→ **EXERCISE DATA**:
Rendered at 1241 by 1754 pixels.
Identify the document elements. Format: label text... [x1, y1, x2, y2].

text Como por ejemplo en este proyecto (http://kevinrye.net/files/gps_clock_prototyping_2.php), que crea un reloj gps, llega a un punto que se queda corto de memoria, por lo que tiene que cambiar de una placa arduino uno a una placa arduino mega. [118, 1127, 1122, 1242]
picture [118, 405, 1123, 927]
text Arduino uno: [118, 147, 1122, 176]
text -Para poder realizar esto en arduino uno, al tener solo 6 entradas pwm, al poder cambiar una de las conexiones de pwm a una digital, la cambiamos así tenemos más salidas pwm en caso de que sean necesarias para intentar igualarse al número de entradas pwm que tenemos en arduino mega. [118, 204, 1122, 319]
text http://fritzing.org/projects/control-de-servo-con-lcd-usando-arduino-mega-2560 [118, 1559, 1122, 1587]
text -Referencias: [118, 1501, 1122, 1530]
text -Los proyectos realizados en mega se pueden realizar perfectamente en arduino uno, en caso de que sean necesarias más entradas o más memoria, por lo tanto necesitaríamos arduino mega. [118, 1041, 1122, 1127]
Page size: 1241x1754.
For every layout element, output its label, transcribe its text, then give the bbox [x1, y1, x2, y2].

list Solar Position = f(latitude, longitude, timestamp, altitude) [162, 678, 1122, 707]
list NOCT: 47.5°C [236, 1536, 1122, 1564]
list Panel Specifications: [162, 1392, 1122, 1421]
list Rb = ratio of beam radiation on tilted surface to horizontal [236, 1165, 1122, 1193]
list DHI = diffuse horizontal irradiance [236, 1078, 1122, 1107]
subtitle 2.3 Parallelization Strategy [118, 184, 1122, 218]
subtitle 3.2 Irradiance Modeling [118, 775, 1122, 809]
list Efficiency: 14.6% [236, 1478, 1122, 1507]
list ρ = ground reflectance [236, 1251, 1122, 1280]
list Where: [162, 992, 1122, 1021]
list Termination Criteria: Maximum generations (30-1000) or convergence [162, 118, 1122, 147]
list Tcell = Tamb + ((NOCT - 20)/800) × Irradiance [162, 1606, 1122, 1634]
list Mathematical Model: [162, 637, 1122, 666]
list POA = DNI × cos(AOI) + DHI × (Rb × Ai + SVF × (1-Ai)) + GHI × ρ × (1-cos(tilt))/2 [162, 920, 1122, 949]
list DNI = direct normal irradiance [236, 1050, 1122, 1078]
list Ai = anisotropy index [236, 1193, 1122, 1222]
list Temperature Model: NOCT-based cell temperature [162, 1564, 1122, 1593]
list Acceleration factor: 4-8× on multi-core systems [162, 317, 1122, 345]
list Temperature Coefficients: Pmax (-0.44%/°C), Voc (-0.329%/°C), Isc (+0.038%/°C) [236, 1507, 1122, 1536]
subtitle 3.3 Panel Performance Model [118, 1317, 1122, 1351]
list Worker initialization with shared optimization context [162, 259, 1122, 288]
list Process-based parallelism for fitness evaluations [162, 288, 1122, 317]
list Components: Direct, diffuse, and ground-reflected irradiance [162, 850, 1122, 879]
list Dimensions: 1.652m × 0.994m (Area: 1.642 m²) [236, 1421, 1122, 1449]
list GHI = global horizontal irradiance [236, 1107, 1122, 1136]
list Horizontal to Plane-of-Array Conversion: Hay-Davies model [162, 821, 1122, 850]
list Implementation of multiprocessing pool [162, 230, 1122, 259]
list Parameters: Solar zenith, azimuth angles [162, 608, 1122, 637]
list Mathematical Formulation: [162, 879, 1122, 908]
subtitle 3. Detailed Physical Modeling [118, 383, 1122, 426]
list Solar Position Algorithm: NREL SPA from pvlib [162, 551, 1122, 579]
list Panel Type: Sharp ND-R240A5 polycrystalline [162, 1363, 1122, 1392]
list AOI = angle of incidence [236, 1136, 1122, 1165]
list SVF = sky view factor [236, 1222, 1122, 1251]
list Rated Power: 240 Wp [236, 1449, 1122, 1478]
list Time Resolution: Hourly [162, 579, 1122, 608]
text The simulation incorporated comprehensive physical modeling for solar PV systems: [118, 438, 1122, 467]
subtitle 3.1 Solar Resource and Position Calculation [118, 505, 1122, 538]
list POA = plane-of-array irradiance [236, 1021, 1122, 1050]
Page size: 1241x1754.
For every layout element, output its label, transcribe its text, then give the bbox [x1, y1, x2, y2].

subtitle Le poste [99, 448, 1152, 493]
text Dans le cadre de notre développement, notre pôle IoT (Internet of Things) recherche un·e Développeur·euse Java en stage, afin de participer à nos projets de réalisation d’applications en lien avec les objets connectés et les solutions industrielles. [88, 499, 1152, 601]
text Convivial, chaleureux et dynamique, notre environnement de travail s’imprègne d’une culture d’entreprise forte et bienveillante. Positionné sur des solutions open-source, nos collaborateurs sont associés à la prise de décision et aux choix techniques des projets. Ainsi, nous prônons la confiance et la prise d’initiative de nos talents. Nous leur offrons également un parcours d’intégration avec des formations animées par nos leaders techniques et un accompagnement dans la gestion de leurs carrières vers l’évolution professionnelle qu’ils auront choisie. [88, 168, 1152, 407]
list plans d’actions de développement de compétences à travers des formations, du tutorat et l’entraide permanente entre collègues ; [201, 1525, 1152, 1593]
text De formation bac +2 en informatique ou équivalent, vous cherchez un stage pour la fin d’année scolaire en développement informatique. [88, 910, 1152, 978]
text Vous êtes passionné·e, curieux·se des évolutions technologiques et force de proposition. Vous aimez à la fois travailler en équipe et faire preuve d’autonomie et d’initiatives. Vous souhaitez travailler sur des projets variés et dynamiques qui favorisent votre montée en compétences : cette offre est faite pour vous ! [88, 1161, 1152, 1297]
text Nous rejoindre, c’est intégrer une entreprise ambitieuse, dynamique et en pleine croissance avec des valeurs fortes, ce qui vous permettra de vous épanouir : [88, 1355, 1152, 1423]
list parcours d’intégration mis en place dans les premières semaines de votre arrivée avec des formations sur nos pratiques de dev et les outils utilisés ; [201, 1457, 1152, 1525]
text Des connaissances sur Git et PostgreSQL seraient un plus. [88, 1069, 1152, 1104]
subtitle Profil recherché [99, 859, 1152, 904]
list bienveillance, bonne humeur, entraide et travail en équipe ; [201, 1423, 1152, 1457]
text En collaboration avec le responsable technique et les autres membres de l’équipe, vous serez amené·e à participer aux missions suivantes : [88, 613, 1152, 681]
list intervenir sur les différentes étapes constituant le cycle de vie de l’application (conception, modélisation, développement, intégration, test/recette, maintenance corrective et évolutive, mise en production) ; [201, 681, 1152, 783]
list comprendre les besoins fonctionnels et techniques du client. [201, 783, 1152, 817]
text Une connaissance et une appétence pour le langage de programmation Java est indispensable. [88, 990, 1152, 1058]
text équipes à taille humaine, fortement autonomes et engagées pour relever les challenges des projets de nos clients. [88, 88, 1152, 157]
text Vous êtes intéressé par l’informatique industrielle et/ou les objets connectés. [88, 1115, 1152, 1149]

→ **WHAT THIS TASK INVOLVES**:
Render every line of the listing above as a Markdown table with the columns "Row" and "Line", numbering the rows in order and leaving out the blank lines.

→ **REPLY TO THE EXERCISE**:
| Row | Line |
|---|---|
| 1 | Rendered at 1241 by 1754 pixels. |
| 2 | Identify the document elements. Format: label text... [x1, y1, x2, y2]. |
| 3 | text Como por ejemplo en este proyecto (http://kevinrye.net/files/gps_clock_prototyping_2.php), que crea un reloj gps, llega a un punto que se queda corto de memoria, por lo que tiene que cambiar de una placa arduino uno a una placa arduino mega. [118, 1127, 1122, 1242] |
| 4 | picture [118, 405, 1123, 927] |
| 5 | text Arduino uno: [118, 147, 1122, 176] |
| 6 | text -Para poder realizar esto en arduino uno, al tener solo 6 entradas pwm, al poder cambiar una de las conexiones de pwm a una digital, la cambiamos así tenemos más salidas pwm en caso de que sean necesarias para intentar igualarse al número de entradas pwm que tenemos en arduino mega. [118, 204, 1122, 319] |
| 7 | text http://fritzing.org/projects/control-de-servo-con-lcd-usando-arduino-mega-2560 [118, 1559, 1122, 1587] |
| 8 | text -Referencias: [118, 1501, 1122, 1530] |
| 9 | text -Los proyectos realizados en mega se pueden realizar perfectamente en arduino uno, en caso de que sean necesarias más entradas o más memoria, por lo tanto necesitaríamos arduino mega. [118, 1041, 1122, 1127] |
| 10 | Page size: 1241x1754. |
| 11 | For every layout element, output its label, transcribe its text, then give the bbox [x1, y1, x2, y2]. |
| 12 | list Solar Position = f(latitude, longitude, timestamp, altitude) [162, 678, 1122, 707] |
| 13 | list NOCT: 47.5°C [236, 1536, 1122, 1564] |
| 14 | list Panel Specifications: [162, 1392, 1122, 1421] |
| 15 | list Rb = ratio of beam radiation on tilted surface to horizontal [236, 1165, 1122, 1193] |
| 16 | list DHI = diffuse horizontal irradiance [236, 1078, 1122, 1107] |
| 17 | subtitle 2.3 Parallelization Strategy [118, 184, 1122, 218] |
| 18 | subtitle 3.2 Irradiance Modeling [118, 775, 1122, 809] |
| 19 | list Efficiency: 14.6% [236, 1478, 1122, 1507] |
| 20 | list ρ = ground reflectance [236, 1251, 1122, 1280] |
| 21 | list Where: [162, 992, 1122, 1021] |
| 22 | list Termination Criteria: Maximum generations (30-1000) or convergence [162, 118, 1122, 147] |
| 23 | list Tcell = Tamb + ((NOCT - 20)/800) × Irradiance [162, 1606, 1122, 1634] |
| 24 | list Mathematical Model: [162, 637, 1122, 666] |
| 25 | list POA = DNI × cos(AOI) + DHI × (Rb × Ai + SVF × (1-Ai)) + GHI × ρ × (1-cos(tilt))/2 [162, 920, 1122, 949] |
| 26 | list DNI = direct normal irradiance [236, 1050, 1122, 1078] |
| 27 | list Ai = anisotropy index [236, 1193, 1122, 1222] |
| 28 | list Temperature Model: NOCT-based cell temperature [162, 1564, 1122, 1593] |
| 29 | list Acceleration factor: 4-8× on multi-core systems [162, 317, 1122, 345] |
| 30 | list Temperature Coefficients: Pmax (-0.44%/°C), Voc (-0.329%/°C), Isc (+0.038%/°C) [236, 1507, 1122, 1536] |
| 31 | subtitle 3.3 Panel Performance Model [118, 1317, 1122, 1351] |
| 32 | list Worker initialization with shared optimization context [162, 259, 1122, 288] |
| 33 | list Process-based parallelism for fitness evaluations [162, 288, 1122, 317] |
| 34 | list Components: Direct, diffuse, and ground-reflected irradiance [162, 850, 1122, 879] |
| 35 | list Dimensions: 1.652m × 0.994m (Area: 1.642 m²) [236, 1421, 1122, 1449] |
| 36 | list GHI = global horizontal irradiance [236, 1107, 1122, 1136] |
| 37 | list Horizontal to Plane-of-Array Conversion: Hay-Davies model [162, 821, 1122, 850] |
| 38 | list Implementation of multiprocessing pool [162, 230, 1122, 259] |
| 39 | list Parameters: Solar zenith, azimuth angles [162, 608, 1122, 637] |
| 40 | list Mathematical Formulation: [162, 879, 1122, 908] |
| 41 | subtitle 3. Detailed Physical Modeling [118, 383, 1122, 426] |
| 42 | list Solar Position Algorithm: NREL SPA from pvlib [162, 551, 1122, 579] |
| 43 | list Panel Type: Sharp ND-R240A5 polycrystalline [162, 1363, 1122, 1392] |
| 44 | list AOI = angle of incidence [236, 1136, 1122, 1165] |
| 45 | list SVF = sky view factor [236, 1222, 1122, 1251] |
| 46 | list Rated Power: 240 Wp [236, 1449, 1122, 1478] |
| 47 | list Time Resolution: Hourly [162, 579, 1122, 608] |
| 48 | text The simulation incorporated comprehensive physical modeling for solar PV systems: [118, 438, 1122, 467] |
| 49 | subtitle 3.1 Solar Resource and Position Calculation [118, 505, 1122, 538] |
| 50 | list POA = plane-of-array irradiance [236, 1021, 1122, 1050] |
| 51 | Page size: 1241x1754. |
| 52 | For every layout element, output its label, transcribe its text, then give the bbox [x1, y1, x2, y2]. |
| 53 | subtitle Le poste [99, 448, 1152, 493] |
| 54 | text Dans le cadre de notre développement, notre pôle IoT (Internet of Things) recherche un·e Développeur·euse Java en stage, afin de participer à nos projets de réalisation d’applications en lien avec les objets connectés et les solutions industrielles. [88, 499, 1152, 601] |
| 55 | text Convivial, chaleureux et dynamique, notre environnement de travail s’imprègne d’une culture d’entreprise forte et bienveillante. Positionné sur des solutions open-source, nos collaborateurs sont associés à la prise de décision et aux choix techniques des projets. Ainsi, nous prônons la confiance et la prise d’initiative de nos talents. Nous leur offrons également un parcours d’intégration avec des formations animées par nos leaders techniques et un accompagnement dans la gestion de leurs carrières vers l’évolution professionnelle qu’ils auront choisie. [88, 168, 1152, 407] |
| 56 | list plans d’actions de développement de compétences à travers des formations, du tutorat et l’entraide permanente entre collègues ; [201, 1525, 1152, 1593] |
| 57 | text De formation bac +2 en informatique ou équivalent, vous cherchez un stage pour la fin d’année scolaire en développement informatique. [88, 910, 1152, 978] |
| 58 | text Vous êtes passionné·e, curieux·se des évolutions technologiques et force de proposition. Vous aimez à la fois travailler en équipe et faire preuve d’autonomie et d’initiatives. Vous souhaitez travailler sur des projets variés et dynamiques qui favorisent votre montée en compétences : cette offre est faite pour vous ! [88, 1161, 1152, 1297] |
| 59 | text Nous rejoindre, c’est intégrer une entreprise ambitieuse, dynamique et en pleine croissance avec des valeurs fortes, ce qui vous permettra de vous épanouir : [88, 1355, 1152, 1423] |
| 60 | list parcours d’intégration mis en place dans les premières semaines de votre arrivée avec des formations sur nos pratiques de dev et les outils utilisés ; [201, 1457, 1152, 1525] |
| 61 | text Des connaissances sur Git et PostgreSQL seraient un plus. [88, 1069, 1152, 1104] |
| 62 | subtitle Profil recherché [99, 859, 1152, 904] |
| 63 | list bienveillance, bonne humeur, entraide et travail en équipe ; [201, 1423, 1152, 1457] |
| 64 | text En collaboration avec le responsable technique et les autres membres de l’équipe, vous serez amené·e à participer aux missions suivantes : [88, 613, 1152, 681] |
| 65 | list intervenir sur les différentes étapes constituant le cycle de vie de l’application (conception, modélisation, développement, intégration, test/recette, maintenance corrective et évolutive, mise en production) ; [201, 681, 1152, 783] |
| 66 | list comprendre les besoins fonctionnels et techniques du client. [201, 783, 1152, 817] |
| 67 | text Une connaissance et une appétence pour le langage de programmation Java est indispensable. [88, 990, 1152, 1058] |
| 68 | text équipes à taille humaine, fortement autonomes et engagées pour relever les challenges des projets de nos clients. [88, 88, 1152, 157] |
| 69 | text Vous êtes intéressé par l’informatique industrielle et/ou les objets connectés. [88, 1115, 1152, 1149] |